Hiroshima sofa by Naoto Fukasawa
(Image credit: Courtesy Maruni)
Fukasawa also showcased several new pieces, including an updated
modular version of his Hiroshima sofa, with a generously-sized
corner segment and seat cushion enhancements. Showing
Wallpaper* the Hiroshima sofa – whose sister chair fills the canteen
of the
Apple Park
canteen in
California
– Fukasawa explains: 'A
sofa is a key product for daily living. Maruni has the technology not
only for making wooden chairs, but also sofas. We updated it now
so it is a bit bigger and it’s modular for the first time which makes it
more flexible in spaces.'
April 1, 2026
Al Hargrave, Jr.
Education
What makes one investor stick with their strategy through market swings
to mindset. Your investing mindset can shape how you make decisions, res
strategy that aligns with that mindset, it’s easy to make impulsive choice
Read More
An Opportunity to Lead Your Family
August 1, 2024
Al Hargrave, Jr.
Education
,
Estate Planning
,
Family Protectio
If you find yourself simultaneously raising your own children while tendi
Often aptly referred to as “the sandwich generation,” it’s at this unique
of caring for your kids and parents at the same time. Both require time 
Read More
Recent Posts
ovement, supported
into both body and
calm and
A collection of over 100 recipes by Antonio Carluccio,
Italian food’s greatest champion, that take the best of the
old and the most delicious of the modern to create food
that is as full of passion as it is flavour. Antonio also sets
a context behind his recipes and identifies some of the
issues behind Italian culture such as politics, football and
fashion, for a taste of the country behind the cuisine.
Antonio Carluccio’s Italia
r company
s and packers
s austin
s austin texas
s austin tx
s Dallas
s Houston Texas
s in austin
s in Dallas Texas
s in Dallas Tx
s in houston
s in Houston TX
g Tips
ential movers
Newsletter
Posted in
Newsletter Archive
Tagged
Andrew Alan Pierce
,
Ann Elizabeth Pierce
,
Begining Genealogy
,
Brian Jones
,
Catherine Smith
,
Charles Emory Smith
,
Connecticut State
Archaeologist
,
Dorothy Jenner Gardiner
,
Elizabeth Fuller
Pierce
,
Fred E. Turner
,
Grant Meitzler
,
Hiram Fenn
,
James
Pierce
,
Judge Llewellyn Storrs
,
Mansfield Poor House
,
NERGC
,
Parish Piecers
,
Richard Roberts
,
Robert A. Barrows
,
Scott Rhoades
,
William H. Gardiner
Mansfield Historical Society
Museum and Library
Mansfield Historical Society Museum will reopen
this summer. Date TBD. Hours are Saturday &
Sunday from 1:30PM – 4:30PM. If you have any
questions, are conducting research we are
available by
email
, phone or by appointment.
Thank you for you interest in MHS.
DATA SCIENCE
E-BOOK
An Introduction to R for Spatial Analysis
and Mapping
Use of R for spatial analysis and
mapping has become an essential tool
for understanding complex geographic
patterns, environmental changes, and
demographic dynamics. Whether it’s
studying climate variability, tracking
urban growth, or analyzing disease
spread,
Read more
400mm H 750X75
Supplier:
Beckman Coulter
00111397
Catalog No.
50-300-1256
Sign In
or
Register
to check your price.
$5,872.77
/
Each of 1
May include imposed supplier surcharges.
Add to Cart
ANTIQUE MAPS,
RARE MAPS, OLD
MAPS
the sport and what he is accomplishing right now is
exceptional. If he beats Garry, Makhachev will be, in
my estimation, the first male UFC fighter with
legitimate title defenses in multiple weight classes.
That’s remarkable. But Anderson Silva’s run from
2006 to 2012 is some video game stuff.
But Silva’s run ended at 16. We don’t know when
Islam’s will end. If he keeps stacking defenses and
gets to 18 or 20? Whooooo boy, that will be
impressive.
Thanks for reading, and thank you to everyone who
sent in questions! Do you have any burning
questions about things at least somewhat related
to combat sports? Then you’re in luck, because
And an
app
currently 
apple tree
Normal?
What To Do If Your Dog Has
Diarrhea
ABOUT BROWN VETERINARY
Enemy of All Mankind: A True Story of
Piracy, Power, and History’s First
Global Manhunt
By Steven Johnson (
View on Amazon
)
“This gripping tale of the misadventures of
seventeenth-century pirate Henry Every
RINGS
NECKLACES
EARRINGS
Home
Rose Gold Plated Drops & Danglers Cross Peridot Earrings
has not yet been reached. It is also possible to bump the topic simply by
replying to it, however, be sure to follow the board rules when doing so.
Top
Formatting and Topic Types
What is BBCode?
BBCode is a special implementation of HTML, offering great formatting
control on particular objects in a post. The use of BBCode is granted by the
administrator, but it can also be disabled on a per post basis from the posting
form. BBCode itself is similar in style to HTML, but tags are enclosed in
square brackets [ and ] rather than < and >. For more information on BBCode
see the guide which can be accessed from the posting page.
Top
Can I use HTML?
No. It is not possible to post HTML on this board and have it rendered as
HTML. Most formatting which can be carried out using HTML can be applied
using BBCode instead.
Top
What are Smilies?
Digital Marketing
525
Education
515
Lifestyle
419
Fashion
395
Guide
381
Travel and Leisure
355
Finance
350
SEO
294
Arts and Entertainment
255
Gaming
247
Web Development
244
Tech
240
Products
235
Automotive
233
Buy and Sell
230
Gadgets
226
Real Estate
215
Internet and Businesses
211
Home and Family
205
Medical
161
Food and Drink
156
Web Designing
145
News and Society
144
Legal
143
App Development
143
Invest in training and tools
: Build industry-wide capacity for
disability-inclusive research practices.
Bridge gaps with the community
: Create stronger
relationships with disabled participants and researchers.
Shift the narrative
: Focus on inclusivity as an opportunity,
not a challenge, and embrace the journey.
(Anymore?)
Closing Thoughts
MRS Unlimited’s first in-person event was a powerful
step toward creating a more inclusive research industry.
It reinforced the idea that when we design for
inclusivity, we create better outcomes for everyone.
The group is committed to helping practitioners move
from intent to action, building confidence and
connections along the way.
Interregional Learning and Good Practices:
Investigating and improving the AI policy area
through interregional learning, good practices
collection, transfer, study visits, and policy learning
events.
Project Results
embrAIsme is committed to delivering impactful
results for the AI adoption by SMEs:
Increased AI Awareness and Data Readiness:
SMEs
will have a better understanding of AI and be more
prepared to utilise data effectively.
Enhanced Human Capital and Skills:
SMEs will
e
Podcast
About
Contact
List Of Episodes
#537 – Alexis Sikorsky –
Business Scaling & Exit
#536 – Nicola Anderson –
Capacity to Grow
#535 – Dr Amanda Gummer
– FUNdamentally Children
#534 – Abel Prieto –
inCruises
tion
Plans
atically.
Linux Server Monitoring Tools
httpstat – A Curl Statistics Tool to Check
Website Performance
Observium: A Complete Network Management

◇ ◇ ◇ ◇ ◇

**WHAT YOU WILL DO:** Pull out the lines above in which the word "industry" appears.

**WRITTEN REPLY:**
: Build industry-wide capacity for
step toward creating a more inclusive research industry.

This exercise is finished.